From: Ryan Shaw <ryanshaw@ischool.berkeley.edu>
Date: Fri, 31 Jul 2009 16:07:25 -0700
Message-ID: <af556a820907311607k636da517xfe3eeb53f87abf90@mail.gmail.com>
To: Ansgar Scherp <scherp@uni-koblenz.de>
Cc: public-lod@w3.org
Hello Ansgar,

On Fri, Jul 31, 2009 at 1:19 AM, Ansgar Scherp<scherp@uni-koblenz.de> wrote:

> It is quite interesting to see this very long thread on events. In the past time
> we have studied many event models (see, e.g., the list Raphael Troncy sent around).
> When studying them, I was very surprised that for many of them no foundational
> literature was studied (philosophy, linguistics, cognitive sciences, etc.).
> Rather, the models seem to be developed add hoc and remain in fact quite simple
> for the always argued reason of "being generic".
> Libby Miller says, "events are difficult and complex things to model". And we
> would like to stress that fact. Indeed, getting a fully comprehensive understanding
> of what events are is very difficult and challenging. As such, a simple model
> will hardly work. In particular, when interoperability between different systems
> is needed.
> Thus, I am happy to announce that at this year's Knowledge Capturing conference
> we will present the Event-Model-F that aims filling the gap of a comprehensive and
> at the same time semantically precise event model.

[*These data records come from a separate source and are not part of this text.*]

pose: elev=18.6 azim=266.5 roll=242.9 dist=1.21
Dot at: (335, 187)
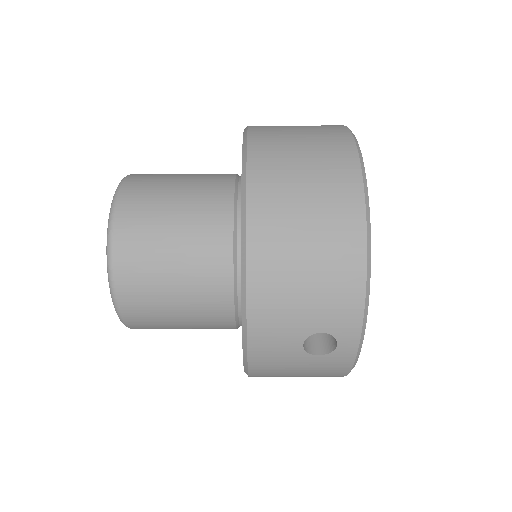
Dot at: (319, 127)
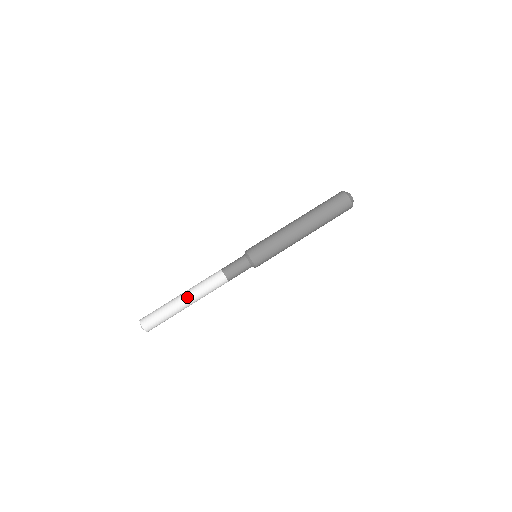
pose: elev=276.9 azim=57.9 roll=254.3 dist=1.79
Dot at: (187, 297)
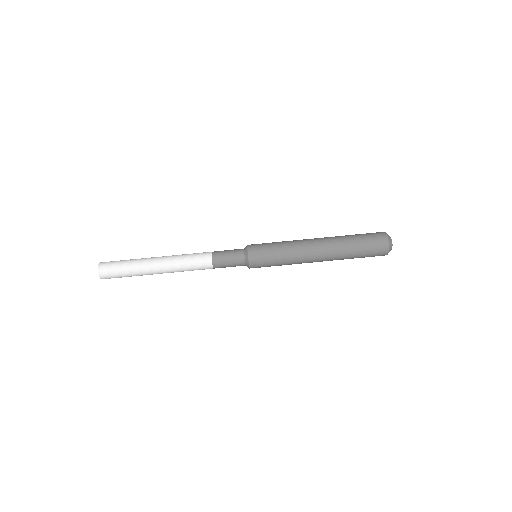
Dot at: (161, 264)
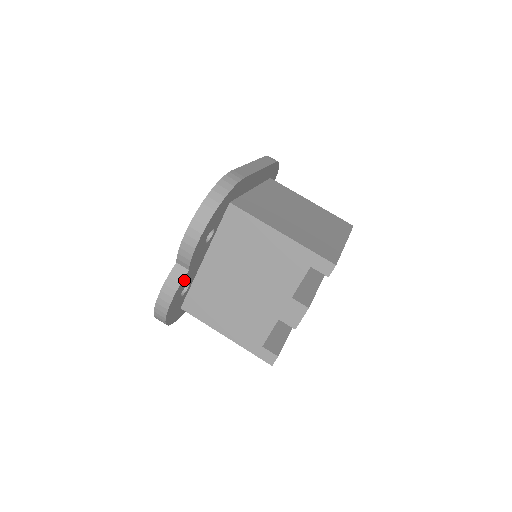
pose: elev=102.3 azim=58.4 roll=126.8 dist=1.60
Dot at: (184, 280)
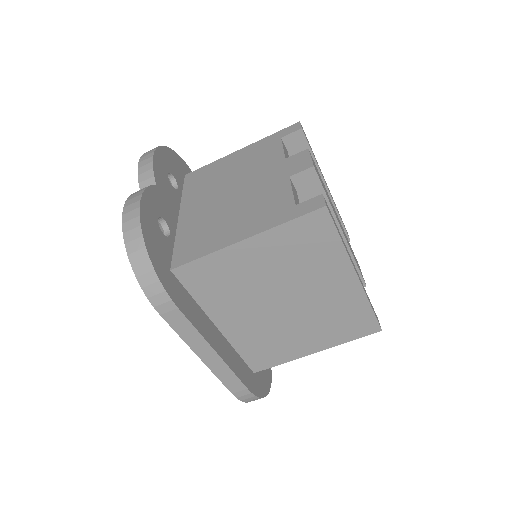
Dot at: occluded
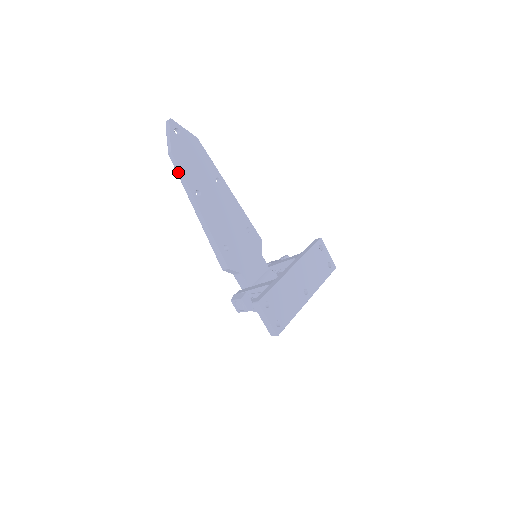
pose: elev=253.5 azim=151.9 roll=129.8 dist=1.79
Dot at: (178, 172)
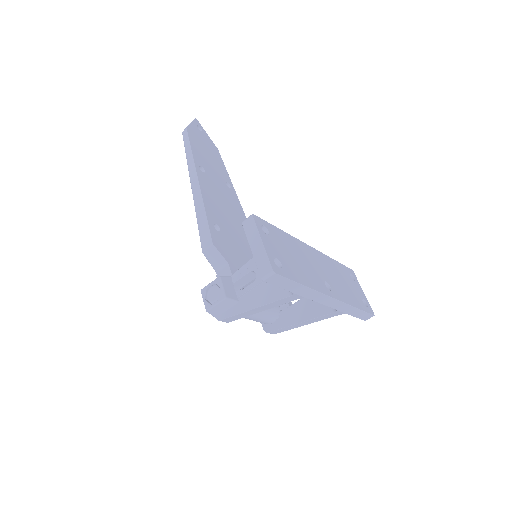
Dot at: (186, 146)
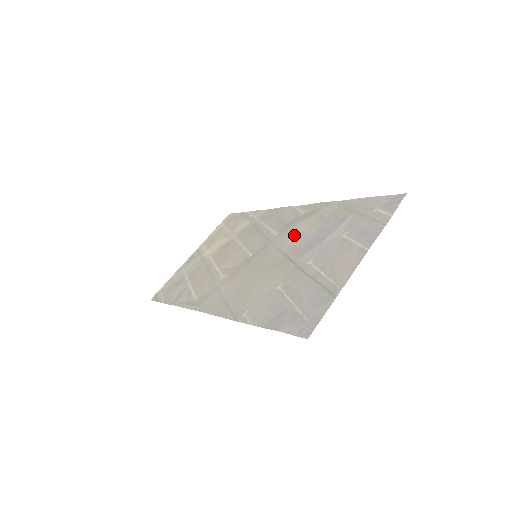
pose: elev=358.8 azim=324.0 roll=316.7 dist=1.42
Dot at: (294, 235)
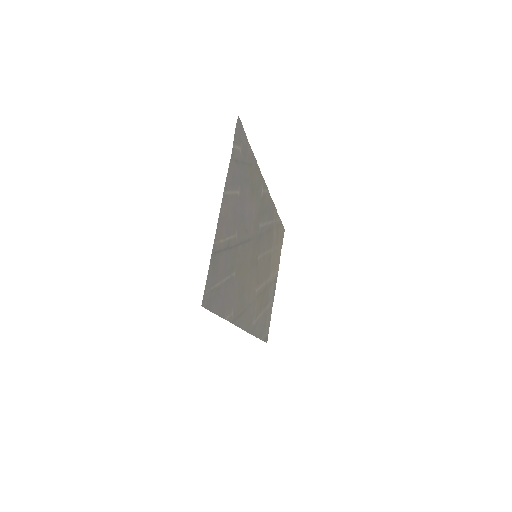
Dot at: (253, 218)
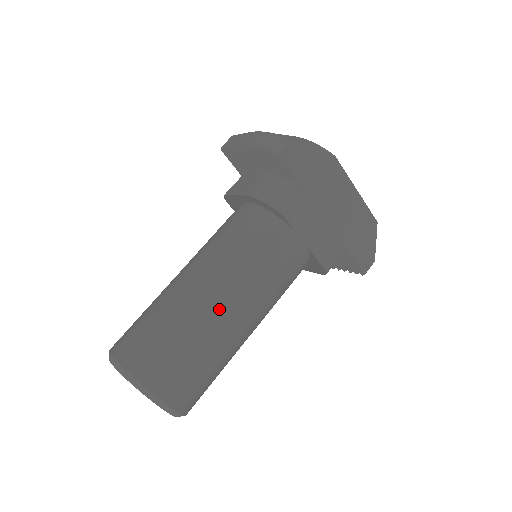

First, let me say that I like your F model very much, and in fact in
our tech report we praise its use of the DnS pattern for supporting
the modeling of higher-level interpretations of events.

That said, I do not believe that it is the case that "a simple model
will hardly work". Using a simple model does not mean that one has
failed to recognize the complexity of how events are conceptualized.
Rather it reflects a choice not to formally model that full
complexity. Depending on what you are doing, the additional
formalization may or may not be desirable.

I also want to caution against the idea that we can extract from
philosophy, linguistics, cog sci, etc. a single "comprehensive" model
of events (or anything else, for that matter). The F model reflects
one strand of thought from these fields, but there are many
alternatives, as there is no consensus on the nature of events. In
particular, F seems to have a scientistic bent that may not be
appropriate for modeling, e.g. historical reasoning.